▶ Action item
Copy each of the rows below word for word, leaving out the pictures.

Collected data
────────

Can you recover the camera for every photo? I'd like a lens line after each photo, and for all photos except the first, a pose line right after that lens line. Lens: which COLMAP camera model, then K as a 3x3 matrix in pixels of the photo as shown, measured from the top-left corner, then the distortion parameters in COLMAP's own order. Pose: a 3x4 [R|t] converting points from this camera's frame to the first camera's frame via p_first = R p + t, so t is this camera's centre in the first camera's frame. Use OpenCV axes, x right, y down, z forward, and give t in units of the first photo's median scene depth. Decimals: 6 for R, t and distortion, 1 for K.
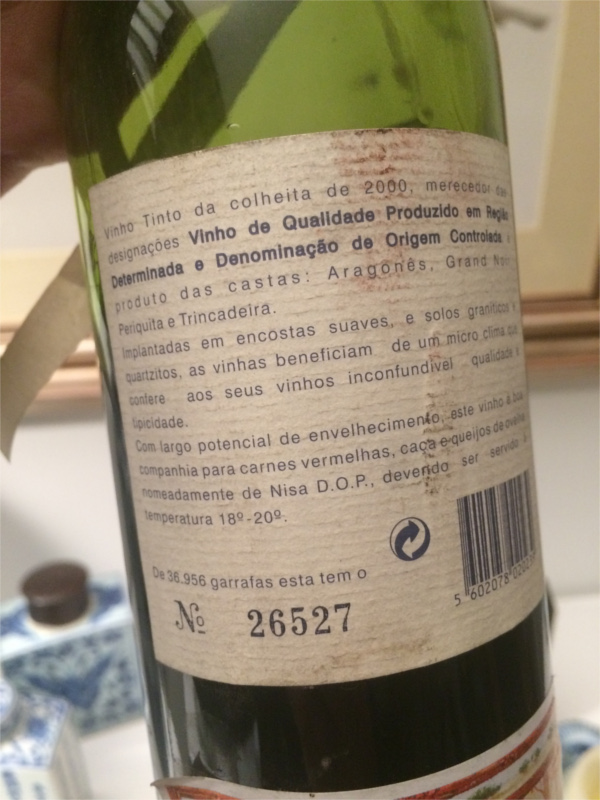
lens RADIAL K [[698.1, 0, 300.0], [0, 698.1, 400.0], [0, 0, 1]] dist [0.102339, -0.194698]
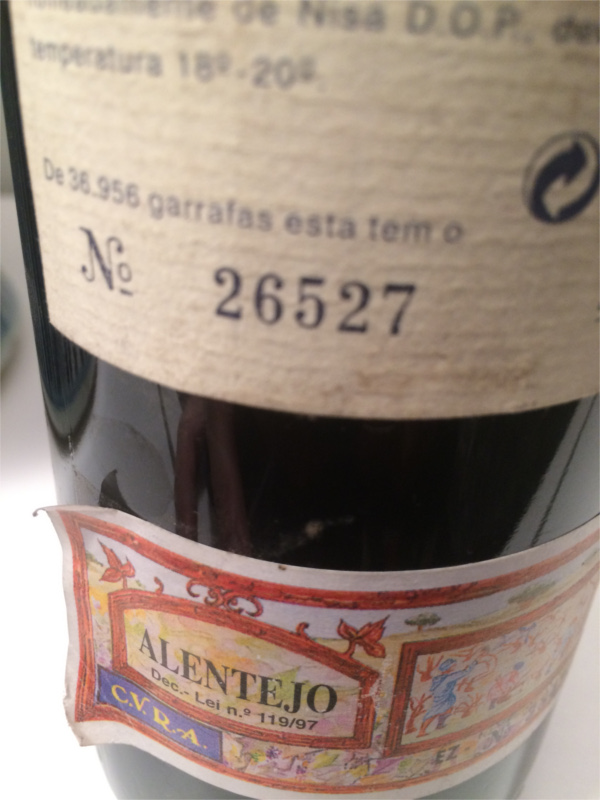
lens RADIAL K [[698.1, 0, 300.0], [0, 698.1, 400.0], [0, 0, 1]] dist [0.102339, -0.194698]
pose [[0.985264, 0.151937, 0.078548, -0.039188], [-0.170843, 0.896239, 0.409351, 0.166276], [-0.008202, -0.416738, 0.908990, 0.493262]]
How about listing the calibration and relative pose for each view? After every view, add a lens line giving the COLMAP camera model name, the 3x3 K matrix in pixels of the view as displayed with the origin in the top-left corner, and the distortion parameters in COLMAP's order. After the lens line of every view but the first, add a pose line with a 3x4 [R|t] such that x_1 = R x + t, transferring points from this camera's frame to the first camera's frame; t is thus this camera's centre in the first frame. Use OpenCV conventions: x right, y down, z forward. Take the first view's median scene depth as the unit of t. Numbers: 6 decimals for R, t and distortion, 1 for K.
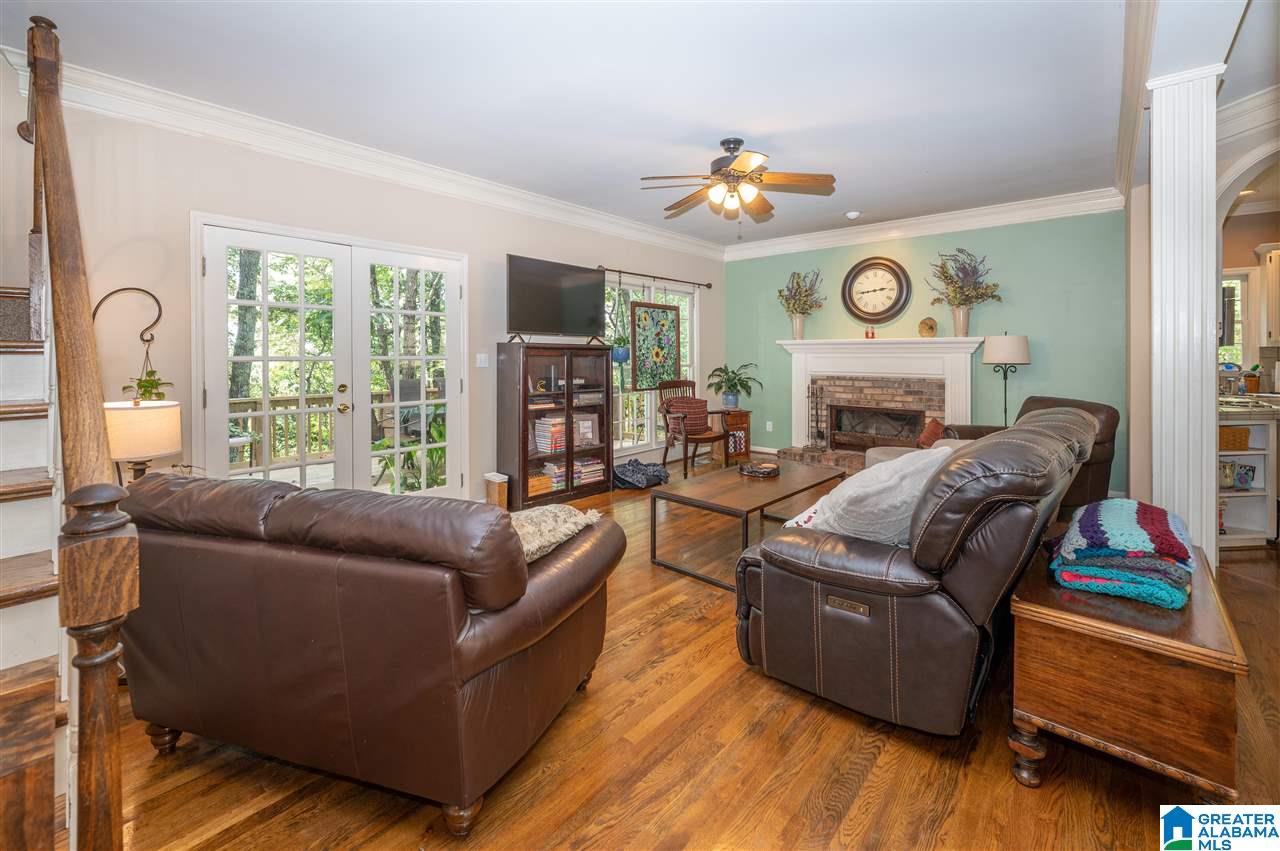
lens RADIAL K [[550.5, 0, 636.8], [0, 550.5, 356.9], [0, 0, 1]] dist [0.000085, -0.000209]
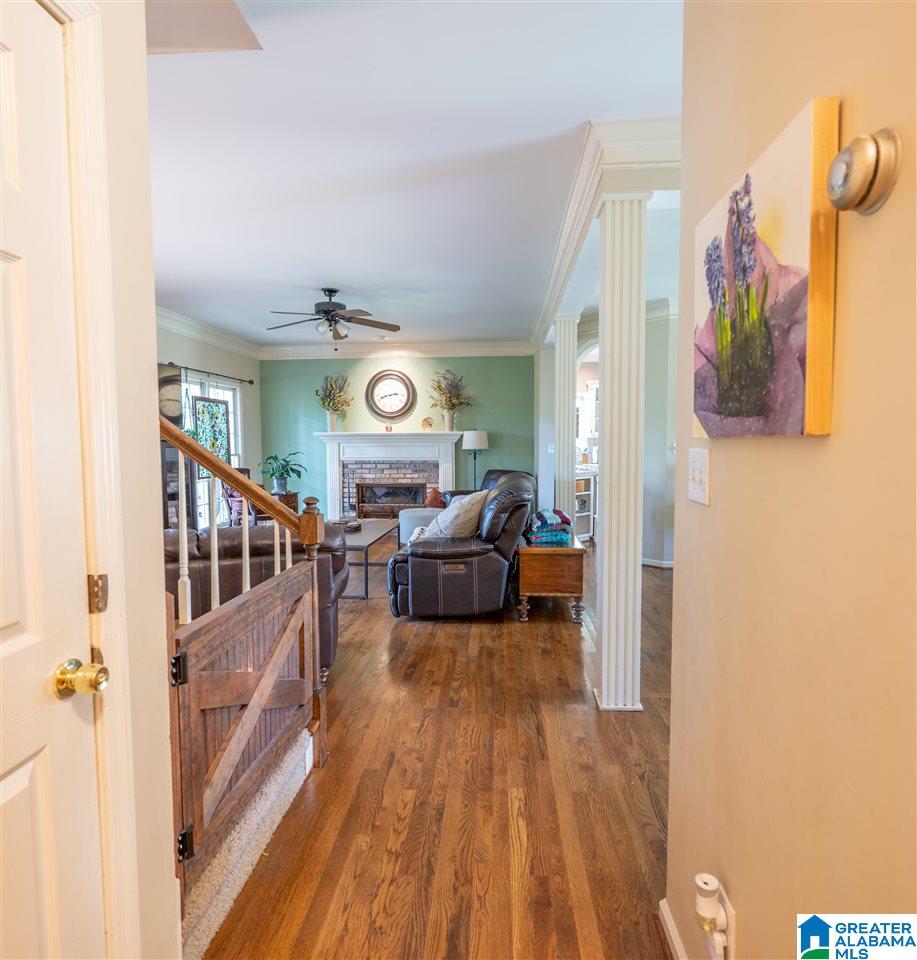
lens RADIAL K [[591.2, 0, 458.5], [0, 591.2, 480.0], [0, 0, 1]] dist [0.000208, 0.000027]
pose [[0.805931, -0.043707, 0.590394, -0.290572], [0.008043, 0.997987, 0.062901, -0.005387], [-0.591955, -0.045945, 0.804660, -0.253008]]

────────

▶ Your response
Can you recover the camera for every photo? I'd like a lens line after each photo, and for all photos except the first, a pose line right after that lens line. Lens: which COLMAP camera model, then K as a 3x3 matrix in pixels of the photo as shown, measured from the top-left corner, then the distortion parameters in COLMAP's own order. Pose: a 3x4 [R|t] converting points from this camera's frame to the first camera's frame via p_first = R p + t, so t is this camera's centre in the first camera's frame. Use OpenCV axes, x right, y down, z forward, and give t in units of the first photo's median scene depth. Decimals: 6 for R, t and distortion, 1 for K.
lens RADIAL K [[698.1, 0, 300.0], [0, 698.1, 400.0], [0, 0, 1]] dist [0.102339, -0.194698]
lens RADIAL K [[698.1, 0, 300.0], [0, 698.1, 400.0], [0, 0, 1]] dist [0.102339, -0.194698]
pose [[0.985264, 0.151937, 0.078548, -0.039188], [-0.170843, 0.896239, 0.409351, 0.166276], [-0.008202, -0.416738, 0.908990, 0.493262]]
How about listing the calibration and relative pose for each view? After every view, add a lens line giving the COLMAP camera model name, the 3x3 K matrix in pixels of the view as displayed with the origin in the top-left corner, and the distortion parameters in COLMAP's order. After the lens line of every view but the first, add a pose line with a 3x4 [R|t] such that x_1 = R x + t, transferring points from this camera's frame to the first camera's frame; t is thus this camera's centre in the first frame. Use OpenCV conventions: x right, y down, z forward. Take the first view's median scene depth as the unit of t. Numbers: 6 decimals for R, t and distortion, 1 for K.
lens RADIAL K [[550.5, 0, 636.8], [0, 550.5, 356.9], [0, 0, 1]] dist [0.000085, -0.000209]
lens RADIAL K [[591.2, 0, 458.5], [0, 591.2, 480.0], [0, 0, 1]] dist [0.000208, 0.000027]
pose [[0.805931, -0.043707, 0.590394, -0.290572], [0.008043, 0.997987, 0.062901, -0.005387], [-0.591955, -0.045945, 0.804660, -0.253008]]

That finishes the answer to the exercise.